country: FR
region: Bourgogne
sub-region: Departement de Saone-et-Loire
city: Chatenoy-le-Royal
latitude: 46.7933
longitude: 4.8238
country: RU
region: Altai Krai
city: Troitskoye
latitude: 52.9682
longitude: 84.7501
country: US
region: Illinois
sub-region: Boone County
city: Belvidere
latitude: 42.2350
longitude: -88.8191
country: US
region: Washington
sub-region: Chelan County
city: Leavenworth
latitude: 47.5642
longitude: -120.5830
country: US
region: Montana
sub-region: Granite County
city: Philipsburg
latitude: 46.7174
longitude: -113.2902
======
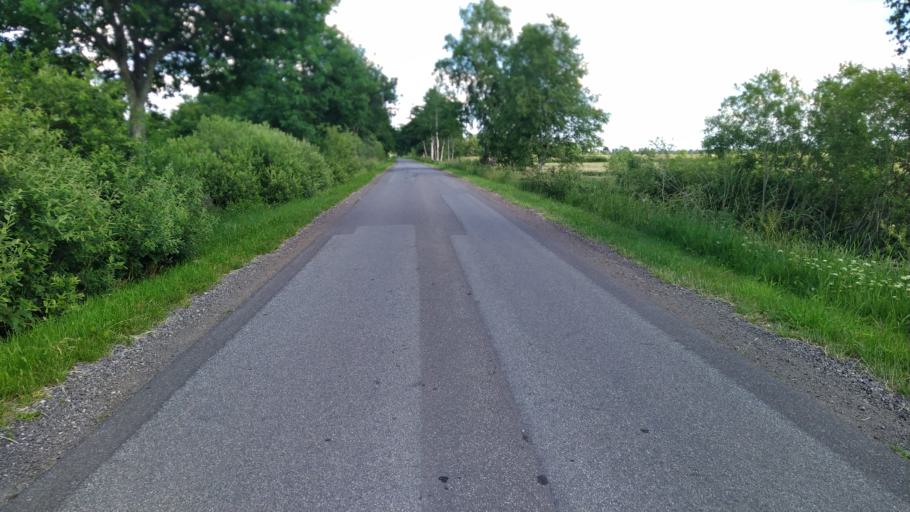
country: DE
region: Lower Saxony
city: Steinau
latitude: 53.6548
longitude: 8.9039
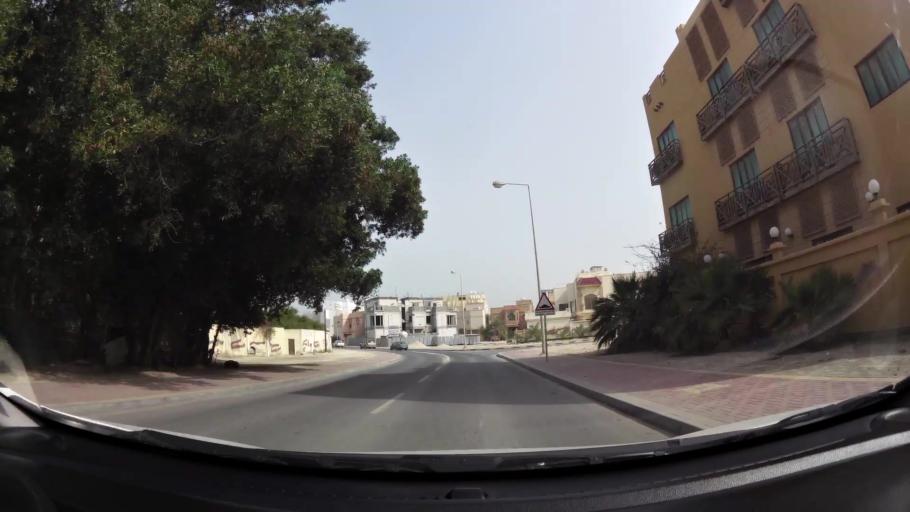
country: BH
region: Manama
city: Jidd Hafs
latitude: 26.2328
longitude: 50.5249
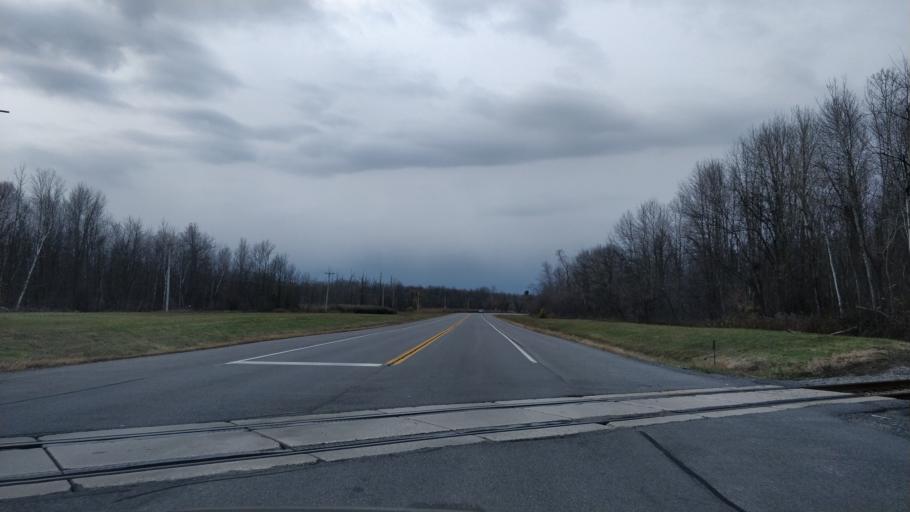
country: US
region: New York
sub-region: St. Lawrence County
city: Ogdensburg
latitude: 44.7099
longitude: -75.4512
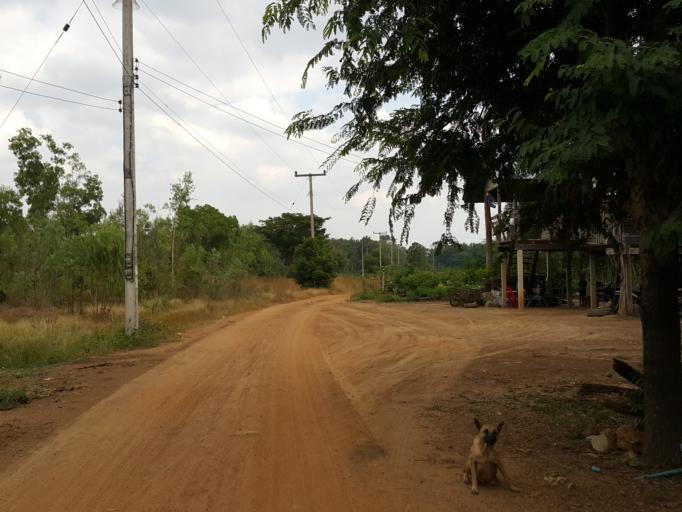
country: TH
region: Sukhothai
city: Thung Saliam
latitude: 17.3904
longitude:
======
WRITTEN EXERCISE:
Copy the items from the line with "country: FR" to the line with "latitude: 46.7174", changing "sub-region" to "district" wherever it occurs and keeping everything else the same.

RESULT FOR THIS TASK:
country: FR
region: Bourgogne
district: Departement de Saone-et-Loire
city: Chatenoy-le-Royal
latitude: 46.7933
longitude: 4.8238
country: RU
region: Altai Krai
city: Troitskoye
latitude: 52.9682
longitude: 84.7501
country: US
region: Illinois
district: Boone County
city: Belvidere
latitude: 42.2350
longitude: -88.8191
country: US
region: Washington
district: Chelan County
city: Leavenworth
latitude: 47.5642
longitude: -120.5830
country: US
region: Montana
district: Granite County
city: Philipsburg
latitude: 46.7174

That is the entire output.